このサイトは Studio Design Award 2024 にてクラフト賞を受賞。「最も細部まで作り込まれている」と評されたWebサイトとして、対外的な評価も獲得しました。

成果

立ち上げ期の組織に、共通言語と判断の物差しが整いました。デザインラダーと成熟度モデルによって、現状と次の打ち手を感覚ではなく、議論できる構造として共有できる状態が生まれています。設計したドキュメントと実装は、その場限りの成果物ではなく、再利用可能な資産として蓄積されました。
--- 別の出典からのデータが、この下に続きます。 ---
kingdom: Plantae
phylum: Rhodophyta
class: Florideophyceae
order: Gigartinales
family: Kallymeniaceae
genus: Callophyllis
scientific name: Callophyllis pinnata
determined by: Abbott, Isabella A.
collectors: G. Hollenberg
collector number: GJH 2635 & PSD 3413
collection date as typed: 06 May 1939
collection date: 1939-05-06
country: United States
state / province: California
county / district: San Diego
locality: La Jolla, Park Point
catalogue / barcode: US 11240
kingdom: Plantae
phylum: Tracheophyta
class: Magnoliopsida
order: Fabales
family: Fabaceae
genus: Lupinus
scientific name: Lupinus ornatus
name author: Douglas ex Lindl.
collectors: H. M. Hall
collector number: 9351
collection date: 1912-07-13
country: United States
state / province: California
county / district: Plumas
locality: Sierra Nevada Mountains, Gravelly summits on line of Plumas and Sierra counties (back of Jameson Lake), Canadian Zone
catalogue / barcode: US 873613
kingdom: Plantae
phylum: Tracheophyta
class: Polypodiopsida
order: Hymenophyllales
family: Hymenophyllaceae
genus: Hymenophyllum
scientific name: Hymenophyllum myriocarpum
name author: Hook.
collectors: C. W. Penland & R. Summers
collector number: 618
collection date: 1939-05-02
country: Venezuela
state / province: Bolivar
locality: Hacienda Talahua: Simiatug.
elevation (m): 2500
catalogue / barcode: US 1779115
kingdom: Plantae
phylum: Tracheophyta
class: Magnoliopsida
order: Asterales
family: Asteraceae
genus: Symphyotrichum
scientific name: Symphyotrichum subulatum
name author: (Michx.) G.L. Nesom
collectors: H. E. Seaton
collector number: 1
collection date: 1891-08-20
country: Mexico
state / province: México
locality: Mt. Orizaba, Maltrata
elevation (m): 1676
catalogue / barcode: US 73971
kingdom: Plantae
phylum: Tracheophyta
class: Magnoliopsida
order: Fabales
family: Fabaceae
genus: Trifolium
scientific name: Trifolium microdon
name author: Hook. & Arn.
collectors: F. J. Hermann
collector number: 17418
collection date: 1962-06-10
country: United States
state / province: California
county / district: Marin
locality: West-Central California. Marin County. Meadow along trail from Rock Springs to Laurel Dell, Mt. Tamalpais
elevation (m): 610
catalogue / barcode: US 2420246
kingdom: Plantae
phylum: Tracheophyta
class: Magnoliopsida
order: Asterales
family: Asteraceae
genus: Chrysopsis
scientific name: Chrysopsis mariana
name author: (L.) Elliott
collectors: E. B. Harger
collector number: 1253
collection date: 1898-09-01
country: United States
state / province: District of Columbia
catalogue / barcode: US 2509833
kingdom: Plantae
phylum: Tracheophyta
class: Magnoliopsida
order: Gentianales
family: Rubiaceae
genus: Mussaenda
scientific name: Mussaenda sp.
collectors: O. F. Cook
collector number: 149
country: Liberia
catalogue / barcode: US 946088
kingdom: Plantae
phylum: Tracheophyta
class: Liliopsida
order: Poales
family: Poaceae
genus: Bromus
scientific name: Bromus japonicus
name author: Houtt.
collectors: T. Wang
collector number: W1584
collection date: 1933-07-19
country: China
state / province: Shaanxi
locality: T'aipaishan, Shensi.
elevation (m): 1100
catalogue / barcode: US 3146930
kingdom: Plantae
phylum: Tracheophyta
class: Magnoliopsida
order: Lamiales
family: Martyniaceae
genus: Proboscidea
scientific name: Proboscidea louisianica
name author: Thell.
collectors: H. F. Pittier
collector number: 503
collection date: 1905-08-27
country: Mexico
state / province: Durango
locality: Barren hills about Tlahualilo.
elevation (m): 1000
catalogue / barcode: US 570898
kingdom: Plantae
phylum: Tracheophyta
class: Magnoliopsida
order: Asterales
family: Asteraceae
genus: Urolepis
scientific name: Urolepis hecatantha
アウトプットがアセットとして残り、組織内での学習と改善が継続的に回り始めています。共通言語を前提にした対話が可能になったことで、他部署との協働の質が向上しました。デザイン組織としての発言力と信頼が高まり、プロジェクト内外で役割を期待される場面が増えています。また、伝えること自体が仕組みとして整備され、採用や対外発信の基盤が形成されました。デザイン組織サイトを起点に、チームの価値や取り組みを継続的に届けられる状態が整っています。